◆ To-do item: Write down exactly the line where "Tolv samtidskunstnere tager udgangspunkt" occurs and every line that follows it through the end of the material below; include nothing else.

Top of Excerpted records

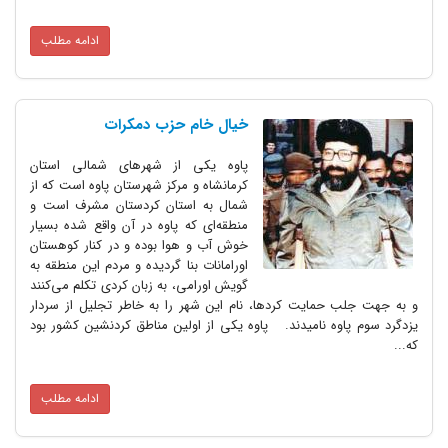
ادامه مطلب
خیال خام حزب دمکرات
پاوه یکی از شهرهای شمالی استان
کرمانشاه و مرکز شهرستان پاوه است که از
شمال به استان کردستان مشرف است و
منطقه‌ای که پاوه در آن واقع شده بسیار
خوش آب و هوا بوده و در کنار کوهستان
اورامانات بنا گردیده و مردم این منطقه به
گویش اورامی، به زبان کردی تکلم می‌کنند
 حمایت کردها، نام این شهر را به خاطر تجلیل از سردار
وه نامیدند. پاوه یکی از اولین مناطق کردنشین کشور بود
ادامه مطلب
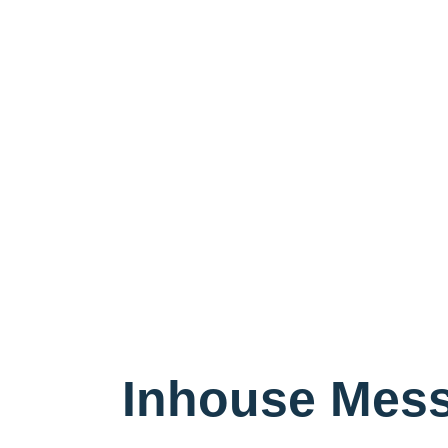
Inhouse Mess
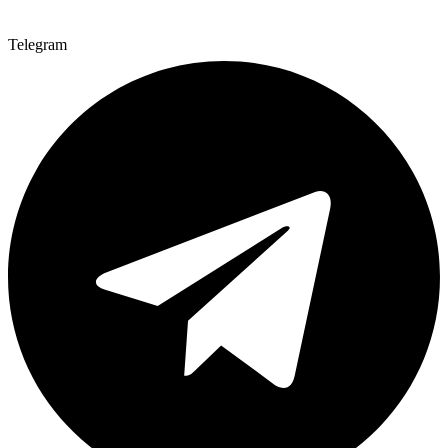
Telegram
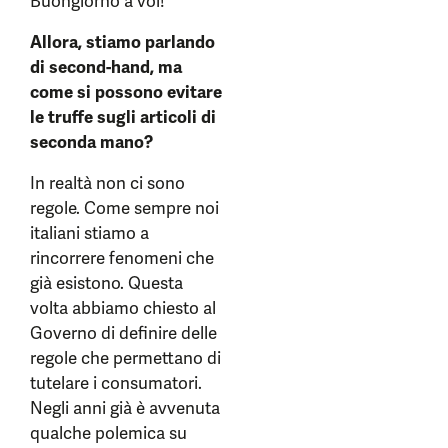
Buongiorno a voi!
Allora, stiamo parlando
di second-hand, ma
come si possono evitare
le truffe sugli articoli di
seconda mano?
In realtà non ci sono
regole. Come sempre noi
italiani stiamo a
rincorrere fenomeni che
già esistono. Questa
volta abbiamo chiesto al
Governo di definire delle
regole che permettano di
tutelare i consumatori.
Negli anni già è avvenuta
qualche polemica su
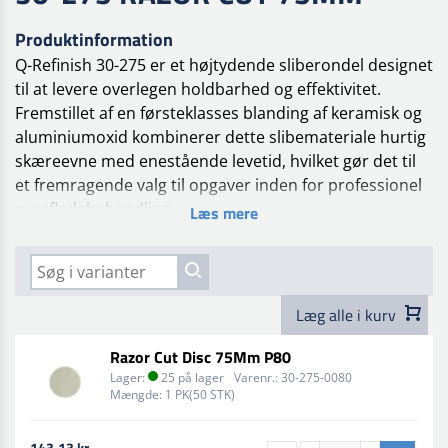
Produktinformation
Q-Refinish 30-275 er et højtydende sliberondel designet
til at levere overlegen holdbarhed og effektivitet.
Fremstillet af en førsteklasses blanding af keramisk og
aluminiumoxid kombinerer dette slibemateriale hurtig
skæreevne med enestående levetid, hvilket gør det til
et fremragende valg til opgaver inden for professionel
overfladebehandling.
Læs mere
Grundet slibematerialet er disse sliberondeller særligt
velegnet til spotreparationer, hvor præcision og
ensartede resultater er afgørende. Den avancerede
Læg alle i kurv
sammensætning sikrer en glat og ensartet finish,
hvilket reducerer den tid og indsats, der kræves for at
Razor Cut Disc 75Mm P80
opnå optimale resultater.
Lager:
25 på lager
Varenr.:
30-275-0080
Blandingen af keramisk og aluminiumoxid forbedrer
Mængde:
1 PK(50 STK)
skærehastigheden og minimerer slid, så
slibematerialet kan bevare sin effektivitet over længere
143,13 kr.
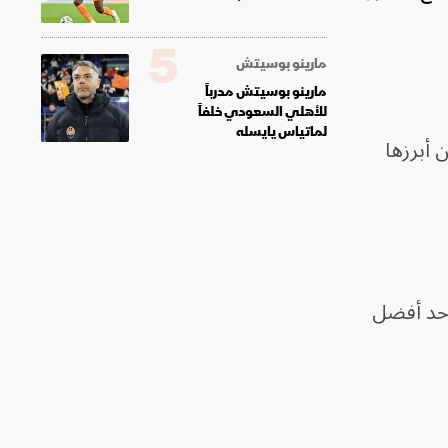
5
مارينو بوسيتش
مارينو بوسيتش مدرباً
للأهلي السعودي خلفاً
لماتياس يايسله
 ومن أبرزها
 أحد أفضل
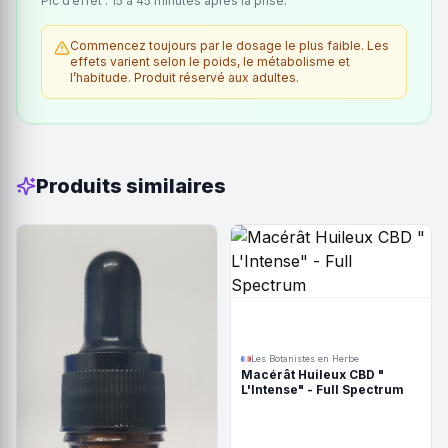
Pic d’effet : 15 à 45 minutes après la prise.
Commencez toujours par le dosage le plus faible. Les
effets varient selon le poids, le métabolisme et
l’habitude. Produit réservé aux adultes.
Produits similaires
Les Botanistes en Herbe
Macérât Huileux CBD "
L'Intense" - Full Spectrum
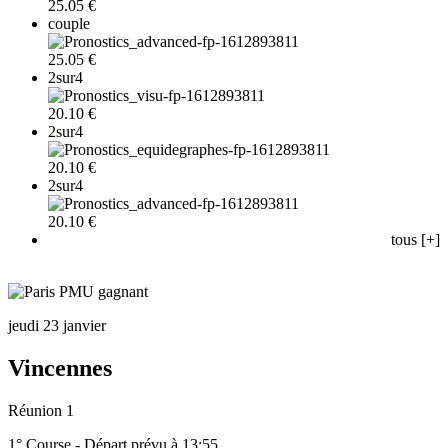
25.05 €
couple
25.05 €
2sur4
20.10 €
2sur4
20.10 €
2sur4
20.10 €
tous [+]
jeudi 23 janvier
Vincennes
Réunion 1
1° Course - Départ prévu à 13:55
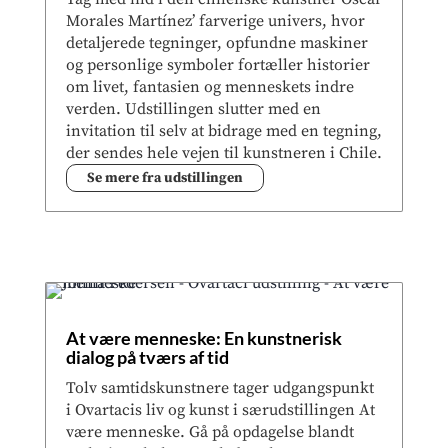
Morales Martínez’ farverige univers, hvor
detaljerede tegninger, opfundne maskiner
og personlige symboler fortæller historier
om livet, fantasien og menneskets indre
verden. Udstillingen slutter med en
invitation til selv at bidrage med en tegning,
der sendes hele vejen til kunstneren i Chile.
Se mere fra udstillingen
At være menneske: En kunstnerisk
dialog på tværs af tid
Tolv samtidskunstnere tager udgangspunkt
i Ovartacis liv og kunst i særudstillingen At
være menneske. Gå på opdagelse blandt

Bottom of Excerpted records

◆ Exercise response:
Tolv samtidskunstnere tager udgangspunkt
i Ovartacis liv og kunst i særudstillingen At
være menneske. Gå på opdagelse blandt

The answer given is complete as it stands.